Paula Tankard portrait

Written by Paula Tankard

Headteacher and has worked as a SIP for local schools

Diversity

Diversity is often referred to in terms of ‘people who look different’. However, not all diversity is visible. This think piece is about a different side to diversity, one that is less visible. I believe that more conversations about diversity and inclusion have happened in schools in the past term than ever before – and this is great. People know more about the Equality Act (2010) and are implementing the recommendations. Many educators can name all of the protected characteristics listed in the act. There are nine, and it is against the law to discriminate against someone because of:

Age

Disability

Gender Reassignment

Marriage And Civil Partnership

Pregnancy And Maternity

Race 

Sex

Sexual Orientation

Religion Or Belief

I am a teacher and headteacher and I also happen to be gay. When a protected characteristic is visible you don’t have to include this in your introduction to various stakeholders. However, when your characteristic is invisible there is a disclosure dilemma. 

Disclosure 

When do I say it when I introduce myself ‘Hello I’m the new headteacher and I’m gay’? Clearly not, so how do I do it? Do I rely on staff room gossip to do the job for me? A casual comment to the ‘right’ person at 8:30am could mean that the whole school knows by playtime. Each time I have done it differently so clearly there is no right or wrong way and it is up to each individual to find a way that works for them. For both of my headteacher roles I told the chair of governors first and then we agreed a plan about when and who I would tell. Then I spoke to the leadership team in the first meeting and they mentioned it to others.

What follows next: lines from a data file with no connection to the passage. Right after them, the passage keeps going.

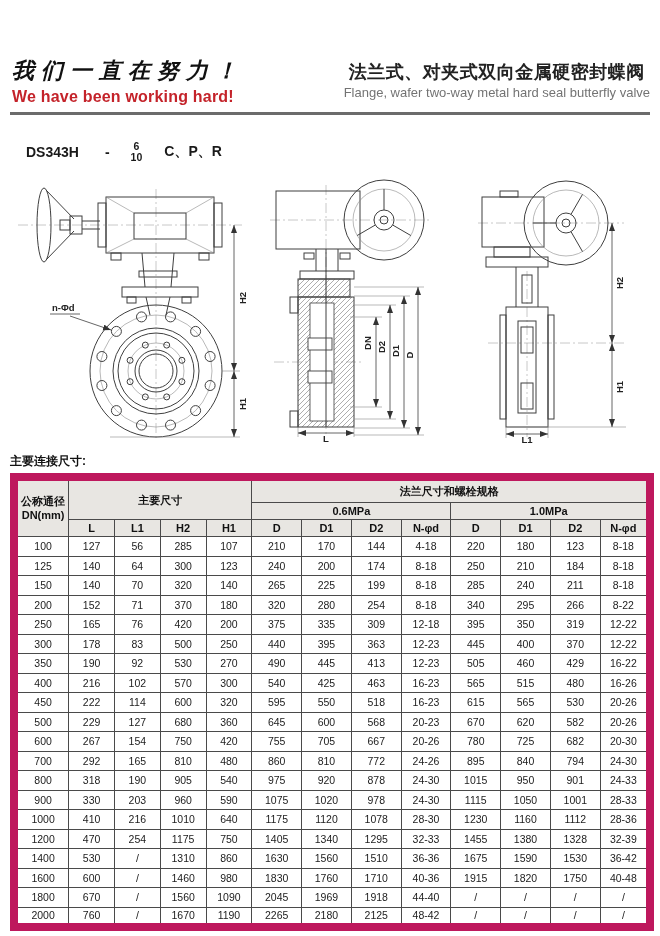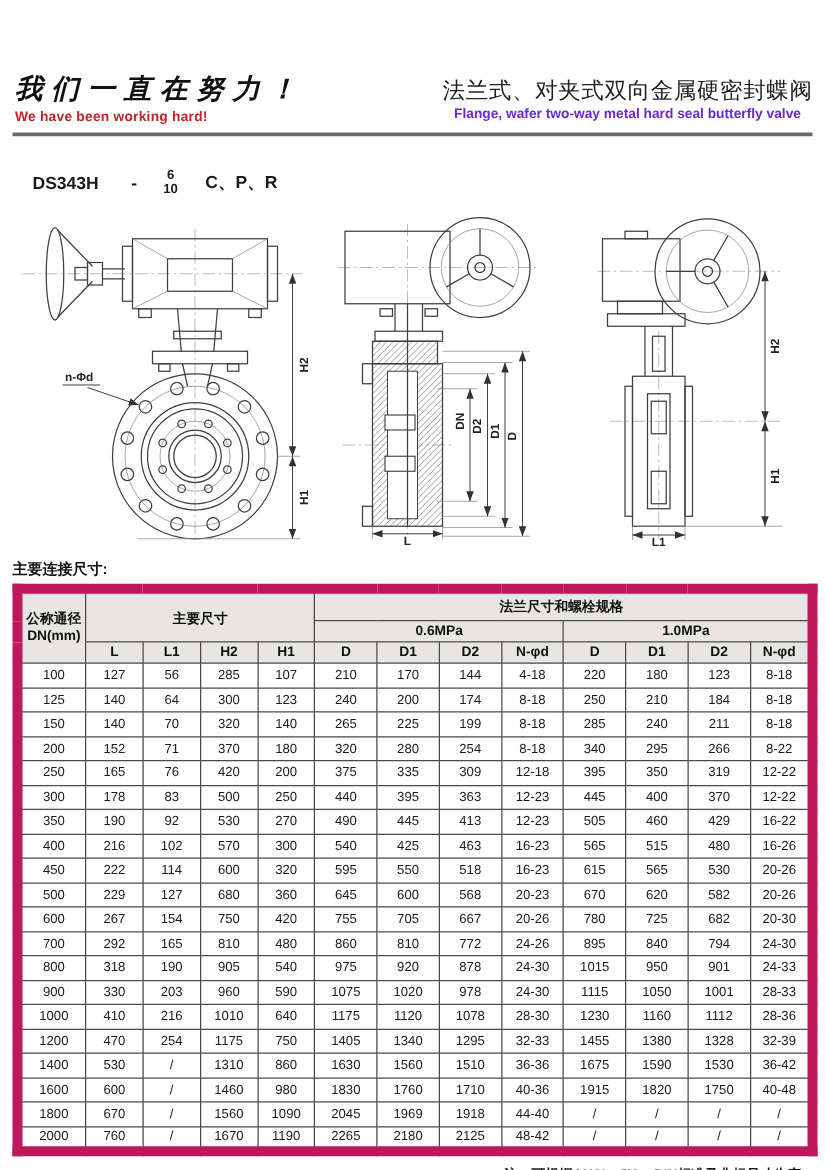--- a/index.html
+++ b/index.html
@@ -12,7 +12,7 @@
   .slogan-zh { font-family:"DejaVu Serif", serif; font-style:italic; font-weight:bold; font-size:22px; letter-spacing:7px; color:#111; white-space:nowrap; }
   .slogan-en { font-size:11px; font-weight:bold; color:#c4232a; margin-top:2px; letter-spacing:0.2px; }
   .titles { text-align:center; padding-top:4px; }
-  .title-zh { font-size:18px; font-weight:normal; color:#222; letter-spacing:0.5px; white-space:nowrap; }
+  .title-zh { font-size:18px; font-weight:bold; color:#222; letter-spacing:0.5px; white-space:nowrap; }
   .title-en { font-size:11px; font-weight:bold; color:#6d28d9; margin-top:1px; white-space:nowrap; }
   .divider { height:3px; background:#6b6b6b; margin:6px 2px 0 2px; }
 

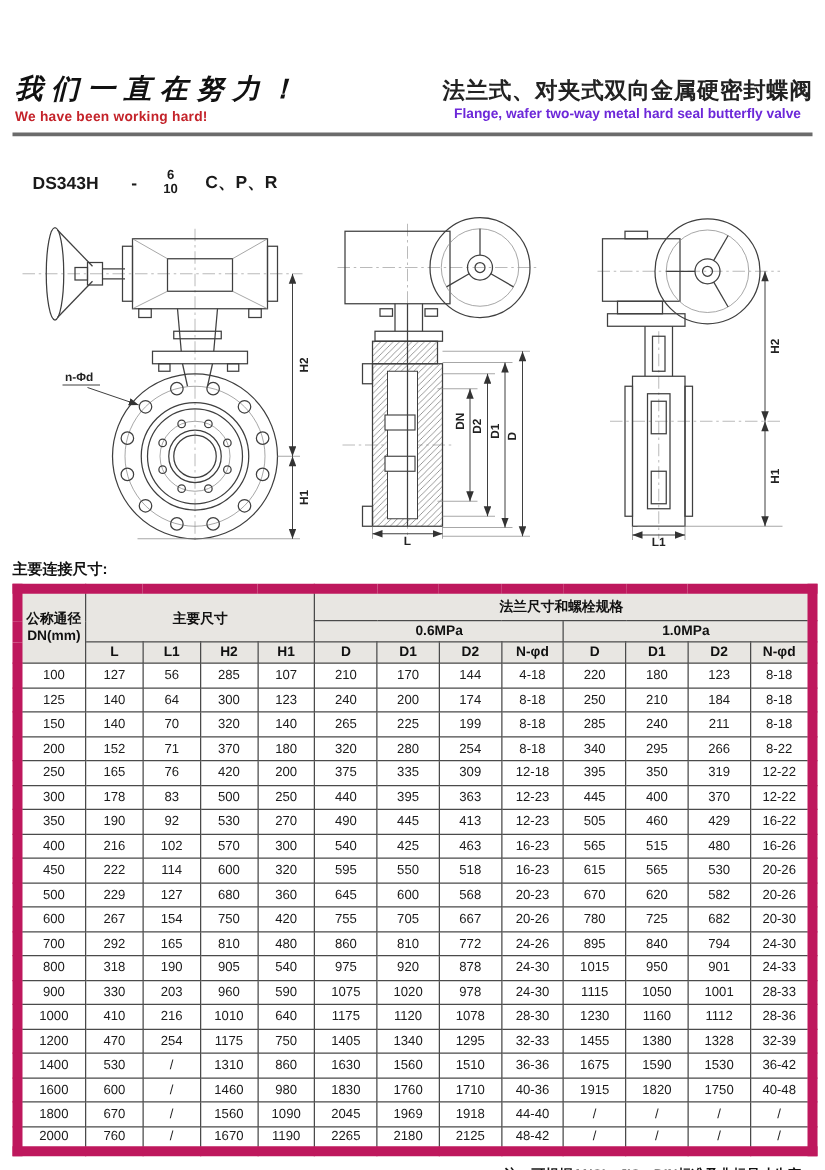--- a/index.html
+++ b/index.html
@@ -10,7 +10,7 @@
   
   .hdr { display:flex; justify-content:space-between; align-items:flex-start; padding:2px 2px 0 4px; }
   .slogan-zh { font-family:"DejaVu Serif", serif; font-style:italic; font-weight:bold; font-size:22px; letter-spacing:7px; color:#111; white-space:nowrap; }
-  .slogan-en { font-size:11px; font-weight:bold; color:#c4232a; margin-top:2px; letter-spacing:0.2px; }
+  .slogan-en { font-size:16px; font-weight:bold; color:#c4232a; margin-top:2px; letter-spacing:0.2px; }
   .titles { text-align:center; padding-top:4px; }
   .title-zh { font-size:18px; font-weight:bold; color:#222; letter-spacing:0.5px; white-space:nowrap; }
   .title-en { font-size:11px; font-weight:bold; color:#6d28d9; margin-top:1px; white-space:nowrap; }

Who do I tell? Do I tell staff but not the parents? Should I tell the children? Some might say ‘well it is none of their business’ and to a certain extent I agree. In both of my headteacher roles it has been left up to me who I want to tell and in both cases the staff were told and as there were staff who were parents so most of the parents were aware but the children were not specifically told. I had an open discussion with the chair of governors about this decision, I explained that in an appropriate situation if a child asked that I would not lie and would talk to the child in an age appropriate manner. When I was class based, I worked for heads who put a clear ban on any staff talking about their life outside of school with any of the stakeholders, there was even a ban on personal photographs visible in classrooms. Other heads have said it is up to individual staff what they want to reveal. 

Early in my teaching career I was specifically told by the deputy head that I could not reveal my sexuality to any pupils or parents from the school. This was said because ‘Parents would not want me to be in the classroom when children are changing for PE, as I would see girls in their underwear.’ I did question if they thought being a lesbian was the same as being a paedophile, although this question wasn’t answered and I received an apology, it had still been said. The lasting effect of this statement was a reluctance for me to tell anybody at work who I am. 

Invisibility

There are many characteristics that are clearly visible, some that are sometimes visible and some that are completely invisible. So if you have one of the invisible characteristics you have to tell people for them to know. 

It has been my experience that leaders and governors have no clear plan on how to manage this. They have perhaps not thought through who and when staff should reveal their invisible protected characteristics to, and are somewhat hesitant to speak to staff about it. This may be because of the fear of offending somebody and being accused of homophobia and I understand that. I would have preferred to have been asked about it before I started work so that we were all clear. 

It would have prevented a very awkward situation for me. Before I moved into leadership I taught Year 6, during a PHSE lesson I was asked if I had got married in the holidays, to which I replied yes. The child then asked me was it to a man, or a woman? I was flummoxed. Not by the answer but by – what am I allowed to say? If this has been discussed before it would have prevented my jumbled answer of yes and then me having to go and see the head to explain that I had just ‘outed’ myself to my class. 

What now?

I have listened to various facilitators and trainers talk to school staff and leadership teams to say ‘You need to have people who look differently on your SLT, staff or governing body’. 

‘You need visible role models for the children in the school from Black, Asian and Minority Ethnic communities’. I do not disagree, and have said the same thing myself. However, I wonder if the focus on ‘look’ means that other protected characteristics are overshadowed? 

So I ask that when you discuss diversity in school, during assemblies, staff meetings and governor meetings, please talk about people who are different not just about those who look different. Make sure you include all protected characteristics in your presentation and discussion. 

As leaders have a plan to support staff with invisible protected characteristics. Talk to them, guide them with their inevitable disclosure dilemmas and support their decisions.